Daba la impresión de que a Ricci le iban bastante bien las cosas. La casa principal era muy grande, blanca, de estilo colonial: tres pisos, con listones de cedro oscuro, todo mantenido en perfecto estado, y en primera línea de mar. Garaje de cuatro plazas, casita de invitados, bañera de hidromasaje arriba en la duna. Seis millones, tirando por lo bajo. Justo el tipo de objeto deslumbrante que los listillos de hoy en día agitan ante los ojos de sus mujeres para distraer su atención de los asesinatos y robos con que se ganan la vida cada día.

Y Dante Ricci era un asesino; eso era lo que mejor se le daba. Carajo, si era un nuevo y mejorado Carnicero.
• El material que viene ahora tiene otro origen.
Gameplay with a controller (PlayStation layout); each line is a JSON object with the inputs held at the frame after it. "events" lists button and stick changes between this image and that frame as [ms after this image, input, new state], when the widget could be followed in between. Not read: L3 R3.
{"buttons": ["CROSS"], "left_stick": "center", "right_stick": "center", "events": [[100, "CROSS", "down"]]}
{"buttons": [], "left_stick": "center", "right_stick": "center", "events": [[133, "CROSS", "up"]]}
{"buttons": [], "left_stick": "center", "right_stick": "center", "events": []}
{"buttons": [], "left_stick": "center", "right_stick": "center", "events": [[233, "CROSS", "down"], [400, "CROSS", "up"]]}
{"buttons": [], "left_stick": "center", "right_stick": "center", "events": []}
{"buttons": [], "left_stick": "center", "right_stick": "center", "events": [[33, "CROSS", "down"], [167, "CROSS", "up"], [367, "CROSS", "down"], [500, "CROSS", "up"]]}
Mirando la fachada principal, Sullivan no acababa de hacerse una idea de la distribución general. Supuso que la mayor parte de la casa estaría orientada hacia el mar, del otro lado. Pero en la playa no estaría bien cubierto. Iba a tener que quedarse donde estaba y tomarse su tiempo.

No le suponía ningún problema. Tenía todo lo necesario para hacer su trabajo, paciencia incluida. Le vinieron a la cabeza unas palabras en gaélico, algo que solía decir su abuelo James. «Coimhéad fearg fhear na foighde», o una mierda por el estilo. «Guárdate de la ira como un hombre paciente».

«Exacto», pensó Michael Sullivan mientras esperaba, perfectamente inmóvil en la creciente oscuridad. «Exacto».